Emir ne kadarını biliyordu?
Ellerimi titreten bu endişenin ardında bir atak doğurmaması için dualar okurken buldum kendimi. Kalbimin ritmi her hızlandığında bu ıssız yerde öleceğimi düşündüm. Ölmek ne zamandan beri beni bu denli endişelendirmeye başlamıştı bilemedim. Belki yalnızca bir sonun geldiğini anladığımız anda korkardık ölümden. Fakat bedenimi böylesine tüketen endişenin kaynağı yalnızca açığa çıkmış olmak mıydı? Katili bulamayacak olmak mı? Yoksa Emir'in her şeyin bir yalan oluşunu bilerek bana bakacağı, adımı nasıl telafuz edeceğini düşünmek miydi? Asu'yu hayal kırıklığı ile nasıl söylerdi Emir? Söyleyebilir miydi?

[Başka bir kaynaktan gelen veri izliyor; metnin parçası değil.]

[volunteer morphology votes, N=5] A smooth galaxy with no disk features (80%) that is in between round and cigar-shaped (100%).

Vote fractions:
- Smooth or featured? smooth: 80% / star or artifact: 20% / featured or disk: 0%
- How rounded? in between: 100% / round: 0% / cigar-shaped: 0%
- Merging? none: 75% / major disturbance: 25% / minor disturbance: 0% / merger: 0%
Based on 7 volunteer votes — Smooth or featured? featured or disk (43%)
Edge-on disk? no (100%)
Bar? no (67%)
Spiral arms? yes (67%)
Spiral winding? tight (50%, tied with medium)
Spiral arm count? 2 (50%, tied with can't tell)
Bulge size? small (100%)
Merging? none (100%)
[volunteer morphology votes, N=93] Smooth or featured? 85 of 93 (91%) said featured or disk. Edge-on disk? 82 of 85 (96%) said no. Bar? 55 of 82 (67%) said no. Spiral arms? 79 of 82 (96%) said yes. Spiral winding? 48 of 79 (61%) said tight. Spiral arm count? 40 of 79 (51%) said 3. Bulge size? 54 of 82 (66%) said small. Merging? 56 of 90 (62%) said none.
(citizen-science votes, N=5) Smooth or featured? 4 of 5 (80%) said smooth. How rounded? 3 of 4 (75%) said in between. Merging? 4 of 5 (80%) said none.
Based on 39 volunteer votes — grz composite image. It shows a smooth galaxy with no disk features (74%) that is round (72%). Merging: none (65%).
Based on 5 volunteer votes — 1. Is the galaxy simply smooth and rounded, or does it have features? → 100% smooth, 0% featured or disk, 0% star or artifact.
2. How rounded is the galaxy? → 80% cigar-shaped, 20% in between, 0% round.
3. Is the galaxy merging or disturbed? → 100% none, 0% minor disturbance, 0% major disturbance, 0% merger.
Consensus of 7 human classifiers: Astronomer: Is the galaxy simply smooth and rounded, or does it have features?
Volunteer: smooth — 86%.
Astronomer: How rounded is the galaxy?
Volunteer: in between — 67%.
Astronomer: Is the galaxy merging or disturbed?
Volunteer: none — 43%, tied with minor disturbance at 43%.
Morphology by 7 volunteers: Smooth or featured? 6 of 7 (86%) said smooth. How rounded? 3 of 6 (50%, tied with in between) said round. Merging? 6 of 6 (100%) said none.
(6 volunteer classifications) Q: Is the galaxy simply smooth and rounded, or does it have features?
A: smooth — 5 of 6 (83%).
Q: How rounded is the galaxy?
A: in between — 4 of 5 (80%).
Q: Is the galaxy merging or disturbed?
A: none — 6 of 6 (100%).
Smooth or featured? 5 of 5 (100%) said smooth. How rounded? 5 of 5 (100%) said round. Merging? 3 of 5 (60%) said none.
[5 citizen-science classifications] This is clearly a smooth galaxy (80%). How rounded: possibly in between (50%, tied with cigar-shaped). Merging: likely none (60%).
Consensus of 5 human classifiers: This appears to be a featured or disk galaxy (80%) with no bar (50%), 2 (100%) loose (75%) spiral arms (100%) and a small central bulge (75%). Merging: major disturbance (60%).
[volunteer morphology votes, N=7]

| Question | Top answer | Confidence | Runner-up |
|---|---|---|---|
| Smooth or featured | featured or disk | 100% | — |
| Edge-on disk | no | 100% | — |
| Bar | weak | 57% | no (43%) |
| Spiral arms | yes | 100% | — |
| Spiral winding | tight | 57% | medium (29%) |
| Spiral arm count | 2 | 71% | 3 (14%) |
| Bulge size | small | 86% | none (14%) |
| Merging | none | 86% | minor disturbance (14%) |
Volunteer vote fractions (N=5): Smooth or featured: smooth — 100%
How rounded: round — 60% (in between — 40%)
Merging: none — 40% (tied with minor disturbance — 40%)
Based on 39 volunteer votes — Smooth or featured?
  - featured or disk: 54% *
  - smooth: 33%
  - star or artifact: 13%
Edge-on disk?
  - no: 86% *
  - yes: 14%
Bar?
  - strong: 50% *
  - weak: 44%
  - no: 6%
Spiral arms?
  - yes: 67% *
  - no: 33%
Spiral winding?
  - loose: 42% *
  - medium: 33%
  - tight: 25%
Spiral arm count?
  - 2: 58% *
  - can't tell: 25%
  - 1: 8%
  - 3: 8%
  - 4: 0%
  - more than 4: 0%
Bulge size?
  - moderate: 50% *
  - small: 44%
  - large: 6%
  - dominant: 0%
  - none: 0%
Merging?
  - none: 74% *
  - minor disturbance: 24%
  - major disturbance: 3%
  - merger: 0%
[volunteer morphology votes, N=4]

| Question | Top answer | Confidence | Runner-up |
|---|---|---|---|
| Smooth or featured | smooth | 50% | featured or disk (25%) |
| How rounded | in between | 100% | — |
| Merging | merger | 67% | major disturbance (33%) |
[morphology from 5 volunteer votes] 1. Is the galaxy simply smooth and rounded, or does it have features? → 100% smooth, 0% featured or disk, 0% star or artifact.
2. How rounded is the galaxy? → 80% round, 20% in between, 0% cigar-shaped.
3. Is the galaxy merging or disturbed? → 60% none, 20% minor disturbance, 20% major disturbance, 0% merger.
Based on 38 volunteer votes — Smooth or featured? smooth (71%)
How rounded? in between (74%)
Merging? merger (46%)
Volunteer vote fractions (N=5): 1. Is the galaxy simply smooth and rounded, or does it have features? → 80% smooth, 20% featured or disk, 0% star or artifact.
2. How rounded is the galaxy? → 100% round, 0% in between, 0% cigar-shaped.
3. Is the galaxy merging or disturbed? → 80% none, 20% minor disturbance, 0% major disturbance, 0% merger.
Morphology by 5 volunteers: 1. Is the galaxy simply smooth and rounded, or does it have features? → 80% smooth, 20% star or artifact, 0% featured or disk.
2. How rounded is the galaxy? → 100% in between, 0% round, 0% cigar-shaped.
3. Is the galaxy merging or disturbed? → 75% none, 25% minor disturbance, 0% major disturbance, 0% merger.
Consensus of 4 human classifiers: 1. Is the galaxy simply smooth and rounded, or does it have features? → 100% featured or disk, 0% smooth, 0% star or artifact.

Yakından gelen araba sesi başımı yola çevirmeme neden oldu. Ezra'nın arabası hızla dönüş aldı ve önümde durdu. Aynı hızda arabadan indiğinde en az benim kadar endişeliydi.
"Söyledin mi ona? Anlattın mı her şeyi?" Sesim beklediğimden daha endişeli çıktı. "Biliyor mu?"
"Sakinleş. Tam olarak bilmiyor ama.." Gözlerini kapatıp derin bir nefes aldı. "Seni biraz satmış olabilirim."
"Bu ne demek?"
"Karşılaştığımız günü eksiksiz anlattım."
"Sen çıldırdın mı?" Ellerimi saçlarıma geçirip öfke ile birkaç adım attım. "O evin önünde oluşumu nasıl anlatacağım ben? Bu saatten sonra bana güvenir mi sanıyorsun? Her şeyi berbat ettin Ezra!"
"Güveniyor! Asu sana gelip soracak ya da bildiğini söyleyecek bilmiyorum bir şey yapacak ama benim anlattığım her şeyi anlatırsan sana güvenmeye devam edecek."
"Sen Emir'i salak mı sanıyorsun? Ona iki kez yalan söyledim! Gerçekleri sakladım. O eve gidişim bile güvenmemesi için yeterli."
Başını sağa sola salladı yavaşça. "Hayır, o zeki bir adam." Bana yaklaştı ve büyük bir rahatlıkla gülümsedi. "Ama sana aşık Asu."
Bir anda boğazımın kuruduğunu hissettim. Nabzımı Ezra'nın duymasından endişelendim.
"Delirdin heralde."
"Delirmiş olan Emir." Kaşlarını kaldırdı. "Seninle aynı arabada olduğum için beni öldürecekti. Bunu yapacaktı Asu. Gördüm, nasıl davrandığını, nasıl öfkelendiğini gördüm. Senin için deliriyor. Aklı tam tersini haykırsa dahi asla kalbi ile baş edemeyecek. Sana olan ilk bakışında anlamıştım zaten, tüm oyunu bozabileceğini."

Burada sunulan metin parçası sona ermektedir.